-- TEKS YANG DITAMPILKAN --
——

Writing #14 : TANTANGAN KOMUNIKASI ANTARBUDAYA

in #indonesia7 years ago

http://pmi-sa.co.za

Tulisan ini merupakan rangkuman dari slide Komunikasi AntarBudaya (pasca mid) karya Inon Beydha., Ph.D, yang kemudian dilengkapi dengan buku Komunikasi Lintas Budaya karya Larry A. Samovar, dkk tahun 2010, terbitan Salemba Humanika, Jakarta. Berikut rangkumannya dari halaman 291-340; 470:

1. Ambiguitas

Merujuk pada kamus besar bahasa Indonesia, maka ambiguitas adalah sifat atau hal yang bermakna dua; kemungkinan mempunyai dua pengertian; ketidaktentuan; ketidakjelasan; kemungkinan adanya makna atau penafsiran yang lebih dari satu. Ambiguitas erat kaitannya dengan komunikasi non verbal. Misalnya, Anda mungkin melakukan gerakan secara acak (seperti mengusir lalat dari lengan Anda), dan seseorang mungkin melihat tindakan tersebut dan mengartikannya, bahwa Anda sedang melambaikan tangan padanya (Samovar, dkk, 2010: 295). Oleh karena itu, salah satu tantangan komunikasi antarbudaya adalah kita tidak pernah yakin, apakah seseorang mengerti pesan nonverbal yang orang lain sampaikan. Sebagian ambiguitas ini terjadi, karena komunikasi non verbal ini berdasarkan konteks negara masing-masing.

——

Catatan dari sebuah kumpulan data
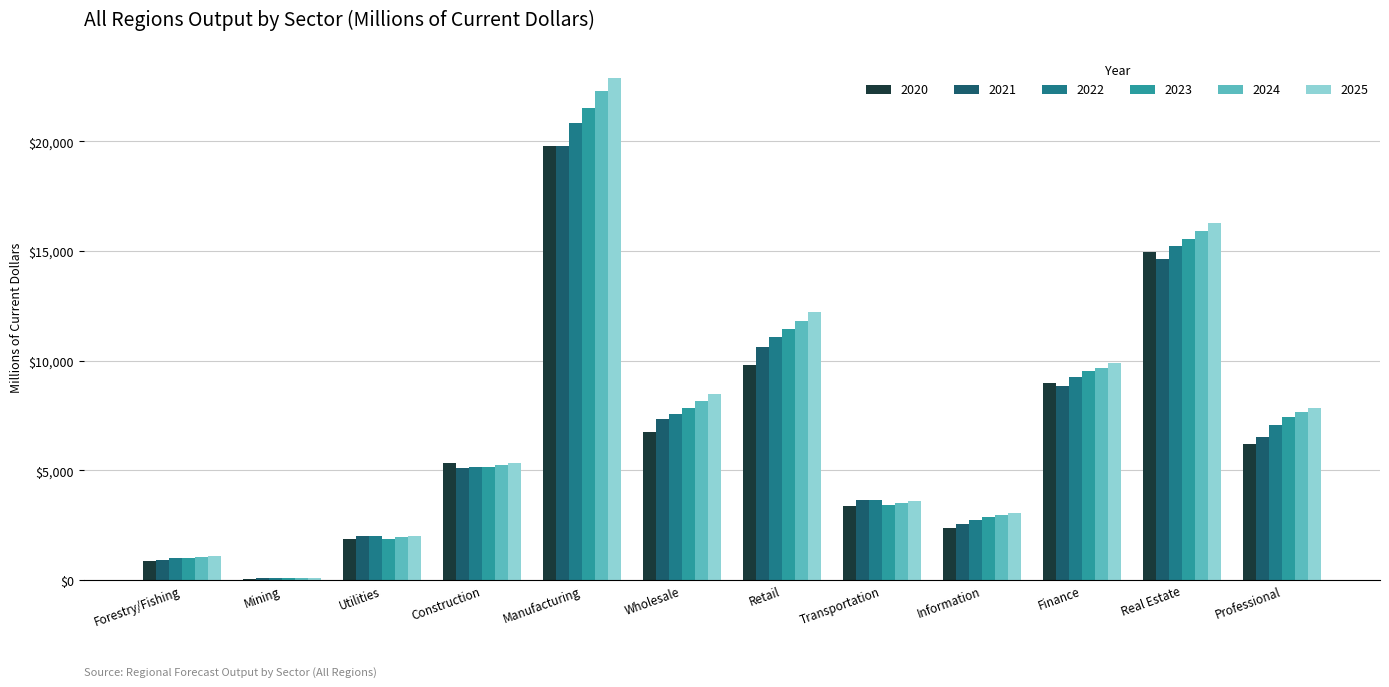

The 2020 series shows 6731.6 at Wholesale. True or false?

True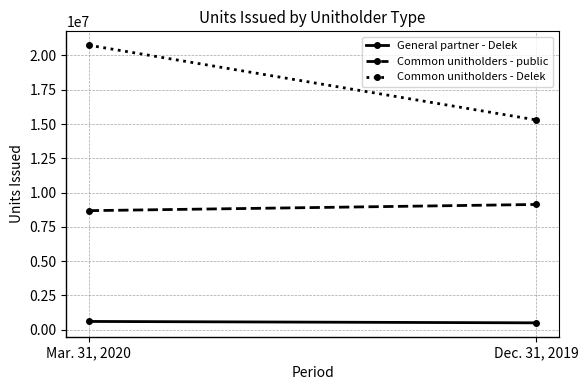

What position from the left is Mar. 31, 2020?

1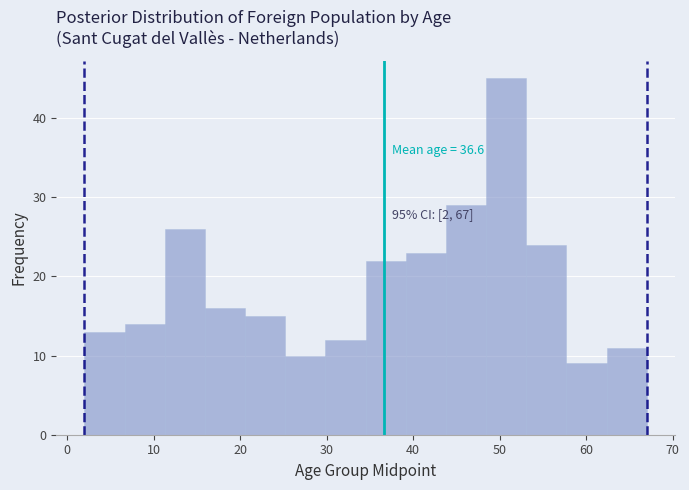

Which range on the x-axis has the tallest bar?

48 to 53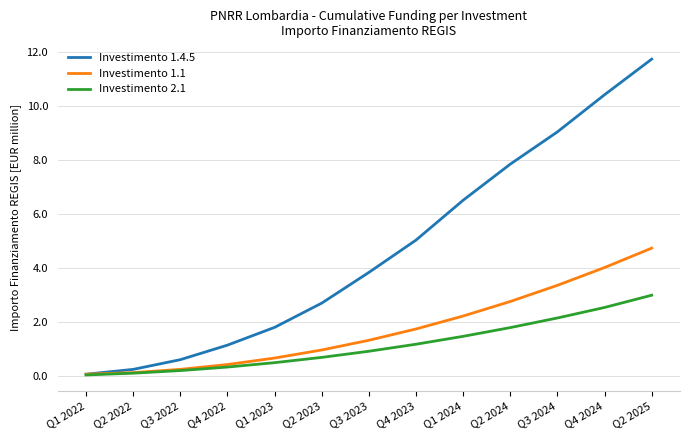

What is the spread (max minus min) of values at Q4 2024?

7895035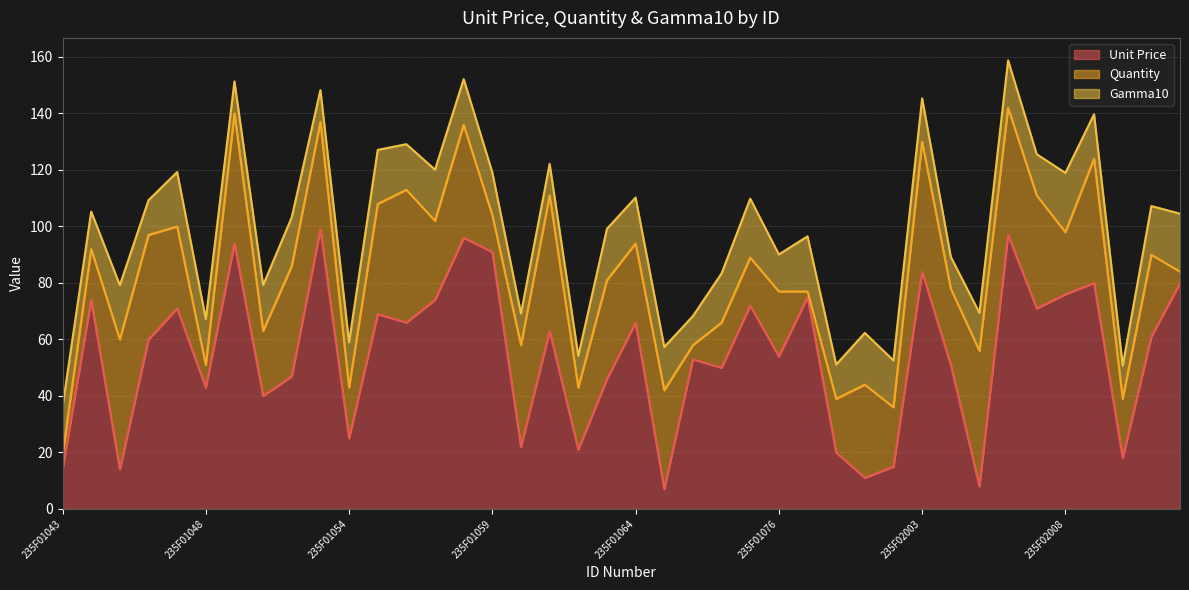

Rank the series by their average value, from lowest to highest.

Gamma10, Quantity, Unit Price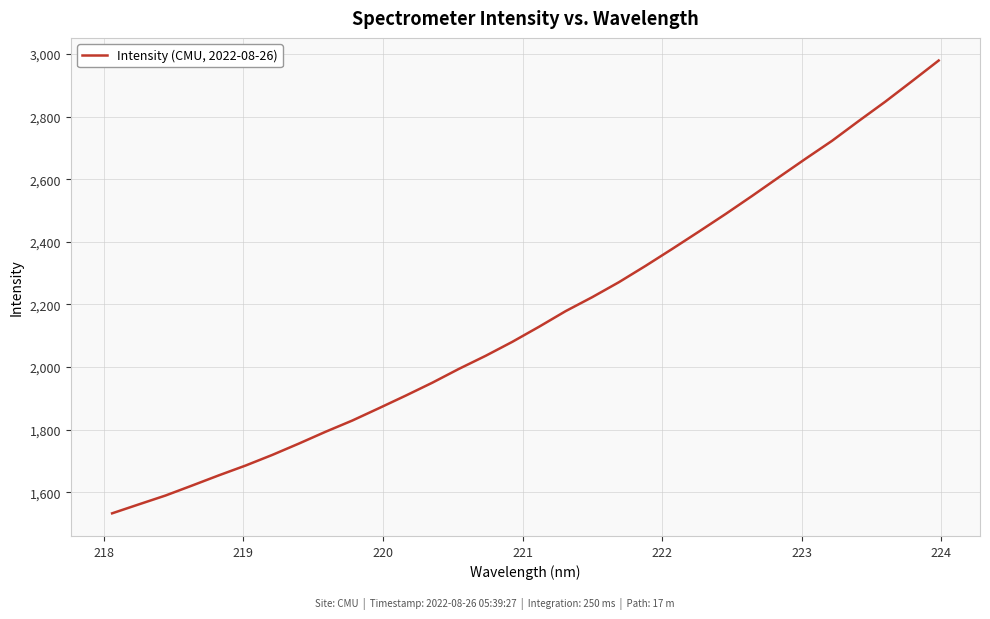

What is the maximum value shown in the chart?

2978.9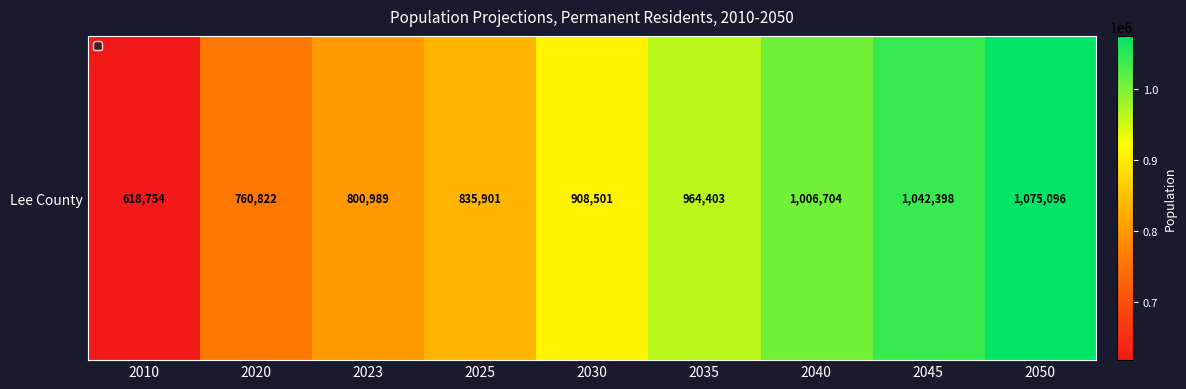

Count the number of data series in this chart.

1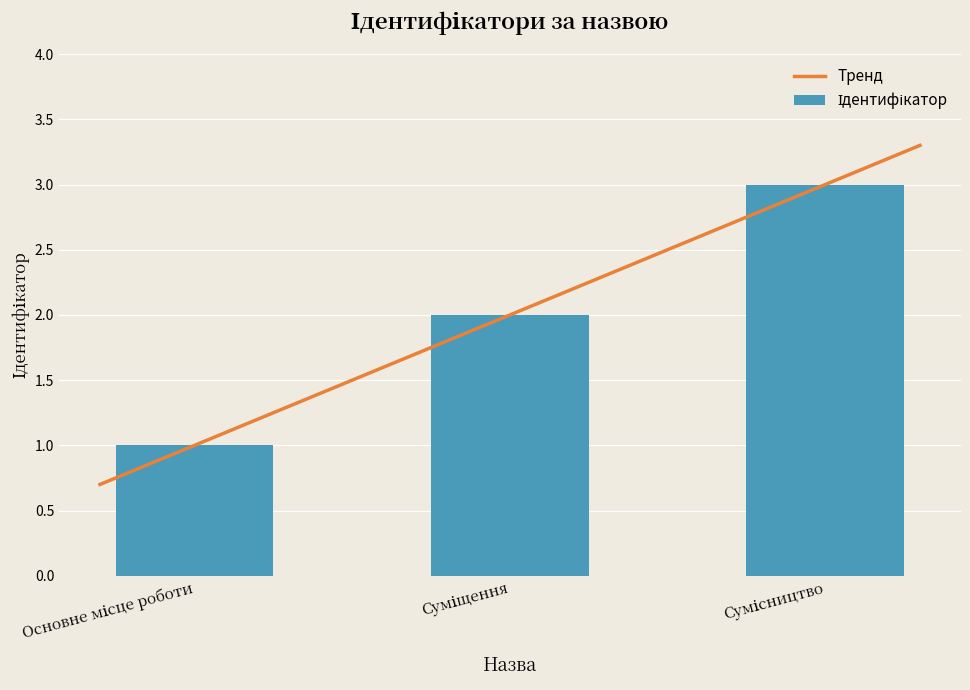

Reading left to right, list all the values displayed in this chart.

Основне місце роботи=1	Суміщення=2	Сумісництво=3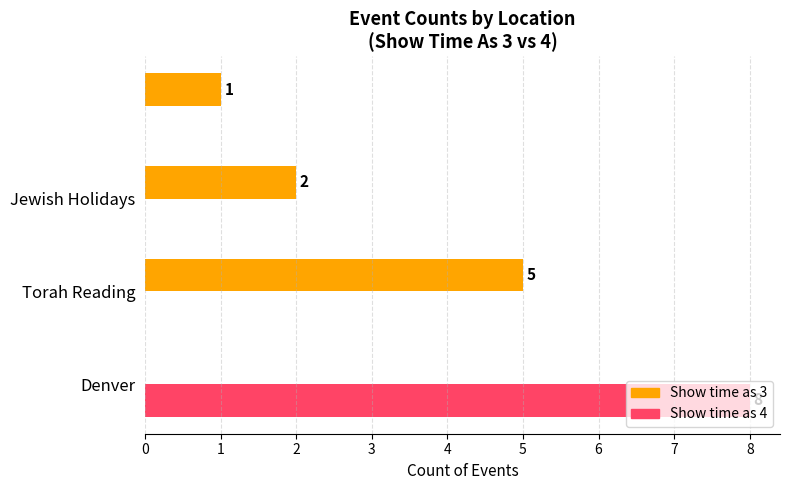

How many Show time as 4 values are between 0 and 8?

4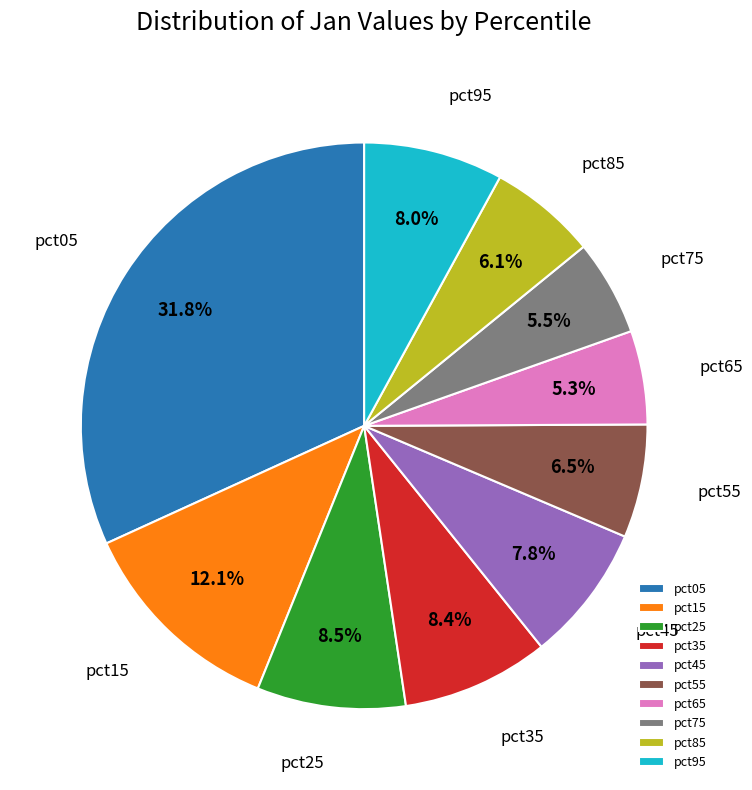

How many segments does this pie chart have?

10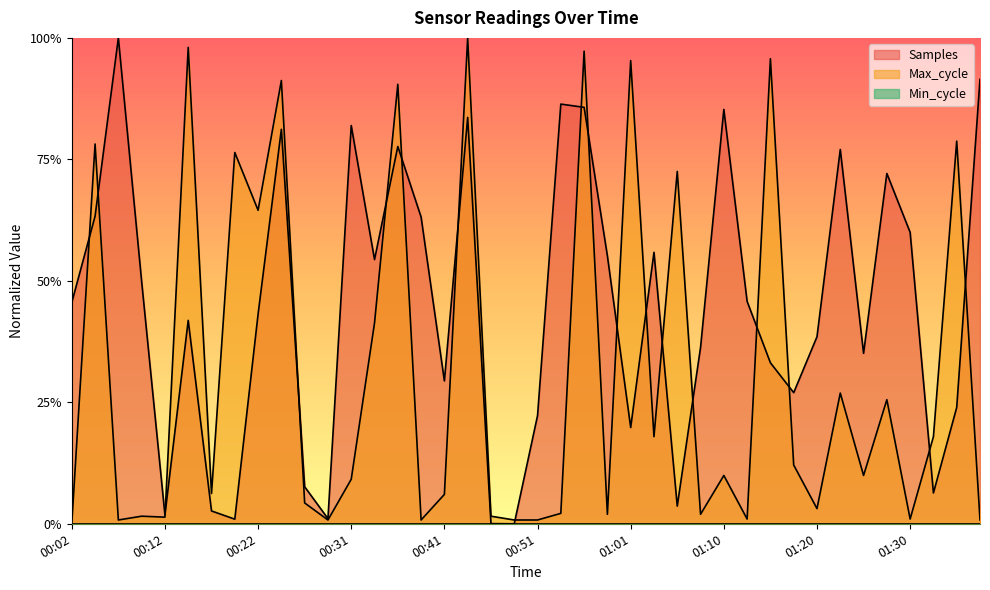

How many times do Samples and Max_cycle cross each other?

18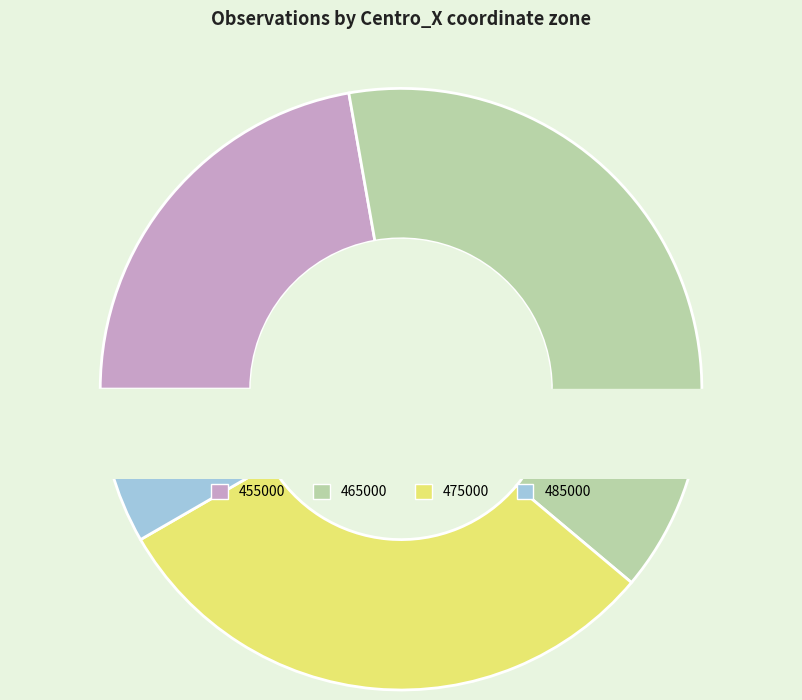

True or false: 455000 accounts for 23% of the total.

True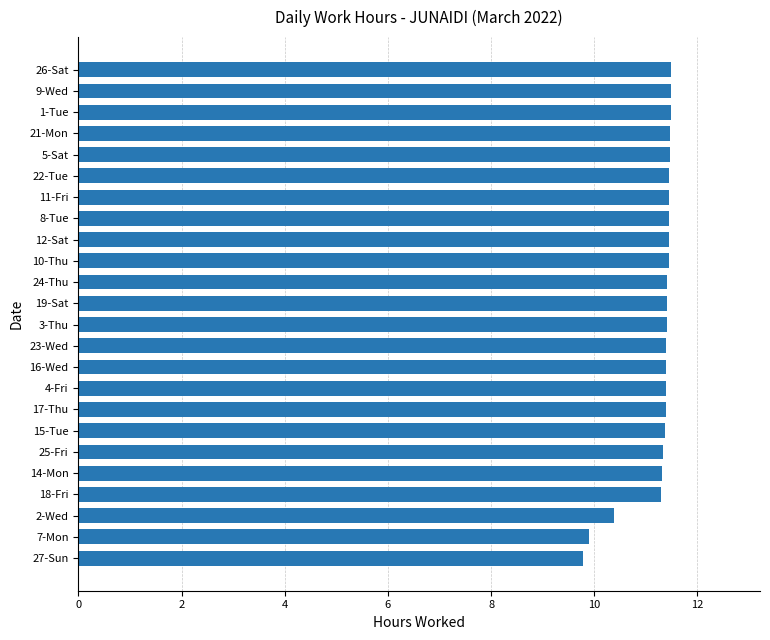

What is the smallest value displayed?

9.8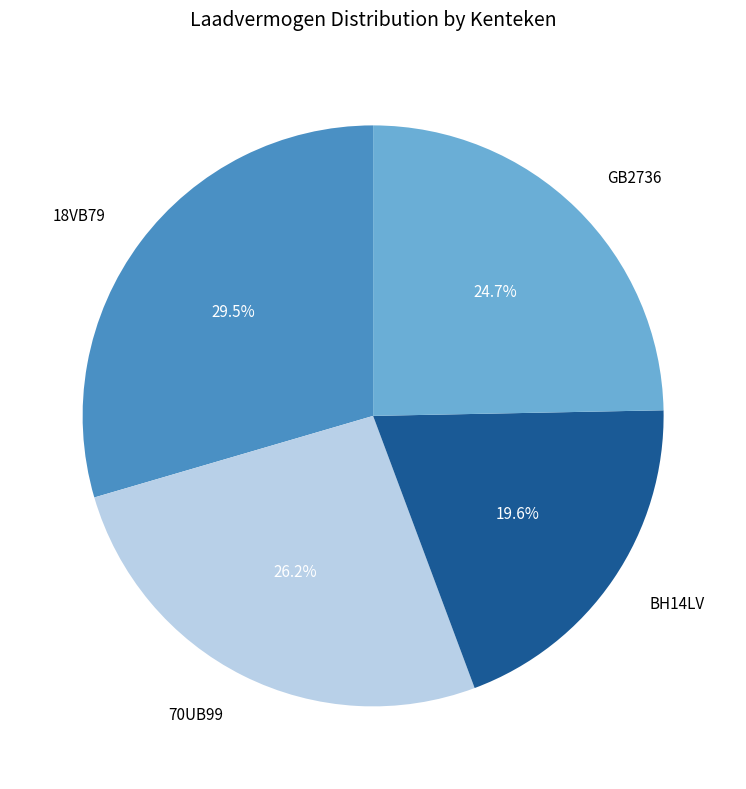

To the nearest percent, what is the average slice percentage?

25%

——

-- JELAJAHI BAHAN --
1. Sebutkan semua arti ambiguitas menurut kamus besar bahasa Indonesia yang tercantum dalam teks tentang komunikasi antarbudaya.
2. Tuliskan kembali persis bagian teks tentang komunikasi antarbudaya, mulai dari "Merujuk pada kamus" sampai dengan "konteks negara masing-masing.".

-- HASIL TIAP TUGAS --
1.
- sifat atau hal yang bermakna dua
- kemungkinan mempunyai dua pengertian
- ketidaktentuan
- ketidakjelasan
- kemungkinan adanya makna atau penafsiran yang lebih dari satu

2.
Merujuk pada kamus besar bahasa Indonesia, maka ambiguitas adalah sifat atau hal yang bermakna dua; kemungkinan mempunyai dua pengertian; ketidaktentuan; ketidakjelasan; kemungkinan adanya makna atau penafsiran yang lebih dari satu. Ambiguitas erat kaitannya dengan komunikasi non verbal. Misalnya, Anda mungkin melakukan gerakan secara acak (seperti mengusir lalat dari lengan Anda), dan seseorang mungkin melihat tindakan tersebut dan mengartikannya, bahwa Anda sedang melambaikan tangan padanya (Samovar, dkk, 2010: 295). Oleh karena itu, salah satu tantangan komunikasi antarbudaya adalah kita tidak pernah yakin, apakah seseorang mengerti pesan nonverbal yang orang lain sampaikan. Sebagian ambiguitas ini terjadi, karena komunikasi non verbal ini berdasarkan konteks negara masing-masing.